When I learned the first details of the case a few weeks ago I have to admit to being utterly stupefied by both the nature of the allegations and the alleged confession obtained under torture. What are the odds that the Mossad were able to recruit an Egyptian Christian-Zionist-Gay operative and place him in a position in Canada where he could spy on the financial dealings of Egyptian nationals in Canada? I mean really. If this isn’t the Protocol of the Elders of Zion time - what is?

It’s beyond farcical and it would be great laugh at the expense of Arab conspiracy theorists everywhere but there is a man’s life at stake. A Canadian man’s life. I voted for a change in government and I sincerely hope that Stephen Harper’s government is bringing all the pressure that can be brought to bear on the Egyptian authorities to arrange for this man’s release. The repercussions of this man’s arrest continue to ripple outward and it is not the sole the concern of this man’s family or his adopted land. Ynet News reports:
Some 2,000 Coptic and Greek Orthodox Christians in Egypt have been forbidden from making a pilgrimage to the Church of the Holy Sepulcher in east Jerusalem this coming Easter. Egyptian travel agents have informed their Israeli counterparts that the authorities in Cairo have decided not to allow this year’s pilgrimage, Yedioth Ahronoth has learned.

The decision is apparently not related to the uproar in Egypt surrounding the Israeli documentary film "Shaked Spirit ", but rather to the arrest of Mohamed Essam Ghoneim el-Attar, who is currently standing trial for allegedly spying for Mossad.
Meanwhile, Ra'anan Gissin, a former advisor to prime minister Sharon, and now a strategic consultant at the Herzliya Interdisciplinary Center, told Ynetnews on Thursday that he did not believe Egypt would cut ties with Israel. "They have made a lot of noise to appease the Islamist opposition. But not much beyond that," he added.

Gissin dismissed the importance of the film. "This story is not news," he said. "It just shows how important it is that Israel carries out more complex, aggressive, public diplomacy. The truth must be shown. Israeli television, all channels, must show some responsibility, and check these stories before they spread."
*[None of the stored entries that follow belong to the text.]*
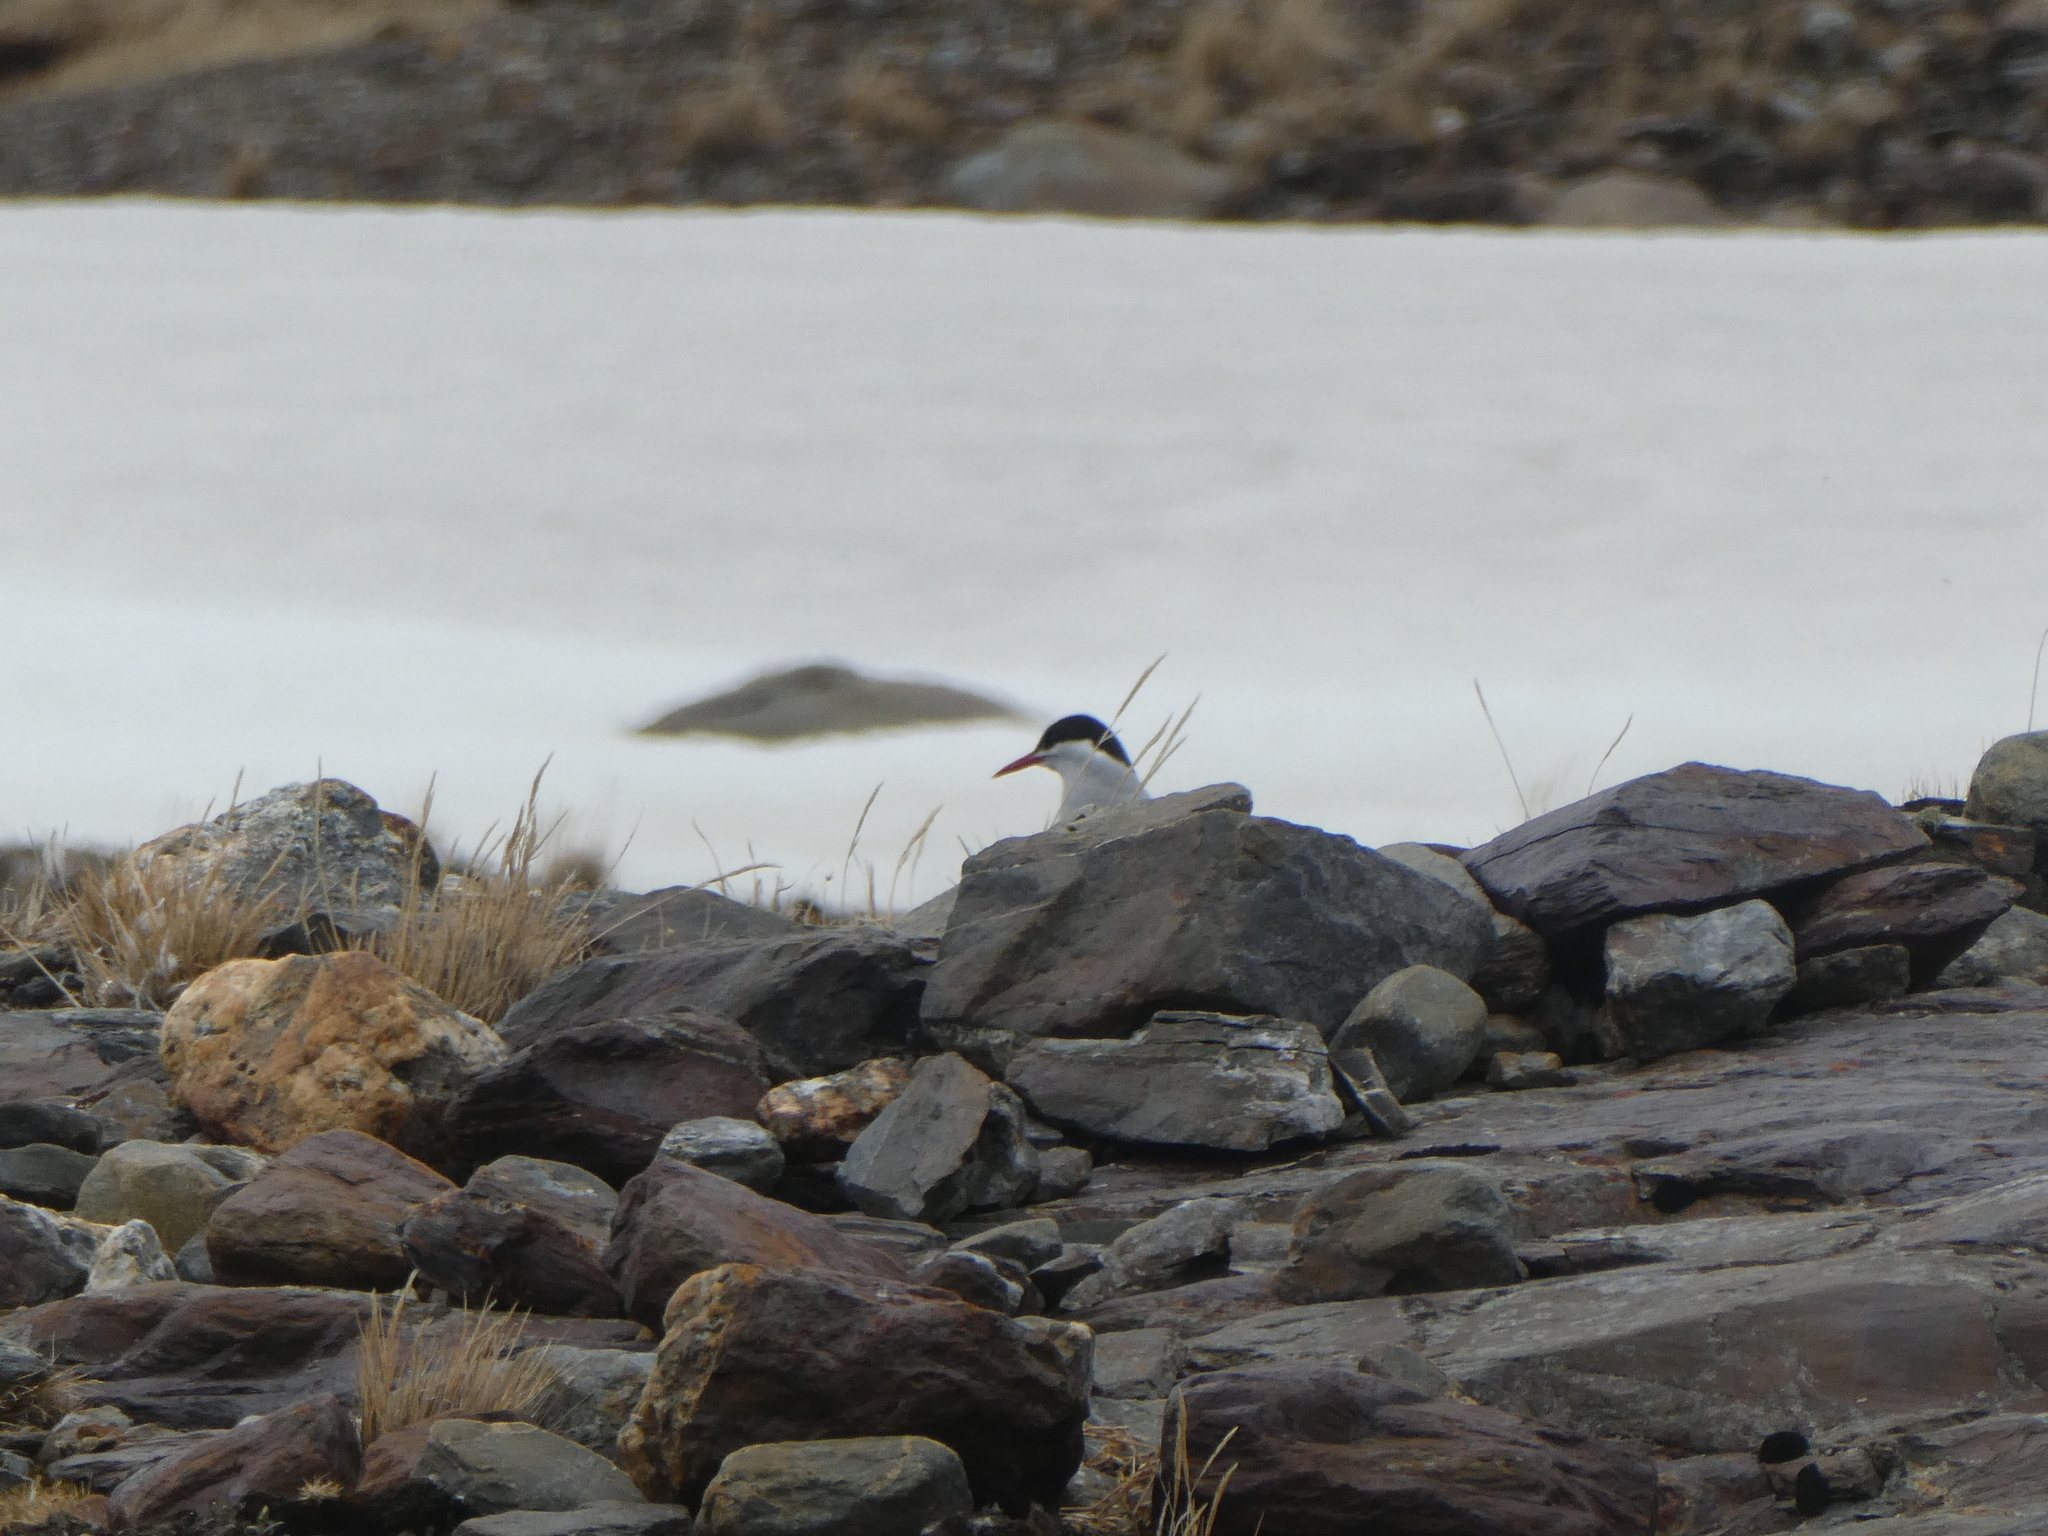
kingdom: Animalia
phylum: Chordata
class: Aves
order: Charadriiformes
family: Laridae
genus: Sterna
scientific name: Sterna vittata
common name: Antarctic tern
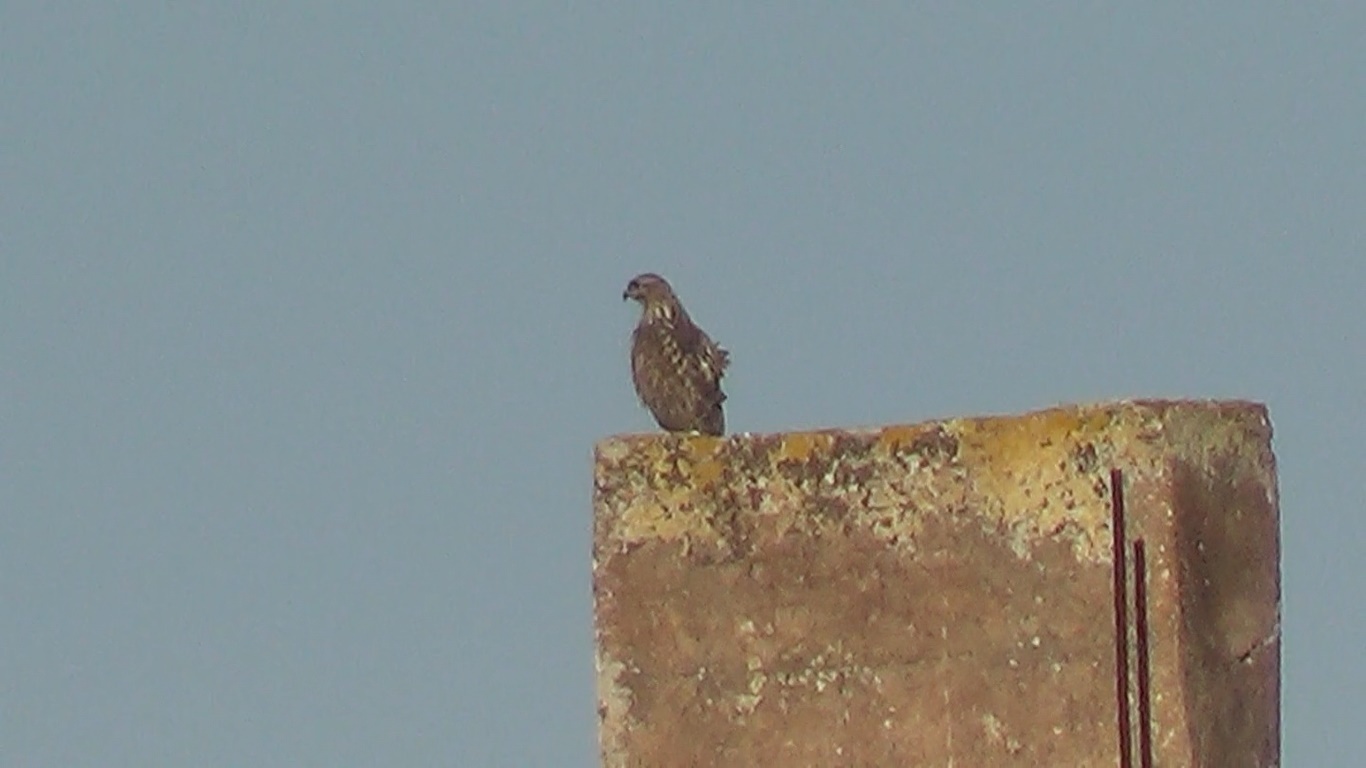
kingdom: Animalia
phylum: Chordata
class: Aves
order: Accipitriformes
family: Accipitridae
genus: Buteo
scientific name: Buteo buteo
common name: Common buzzard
If Cairo really does cut ties with Israel, it would be Egypt, not Israel that would suffer the most, Gissin argued. "The situation in the Middle East after the second Lebanon war means that Egyptians must decide on what side they are on. Does Egypt fight the Islamic tsunami or does it stand on the side?" "Cutting ties with Israel is more harmful to Egypt than to Israel," he said, adding: "Egypt is very influenced by US aid and support. They receive two billion dollars a year."

Gissin stressed that it was Israel, rather than Egypt, that had cause for complaint on relations between the two countries. "There's no doubt that there is certain deterioration in relations," he said, citing arms smuggling from Egypt to Gaza as the main cause of that decline.

I find it an intensely interesting pretense that the Egyptian authorities use this bogus arrest as a pre-text to suggest Egypt has just cause to exhibit hostility towards Israel. As far as I am concerned, no Canadian citizen should ever be allowed to be used as a unwilling pawn to further a foreign government's political agenda.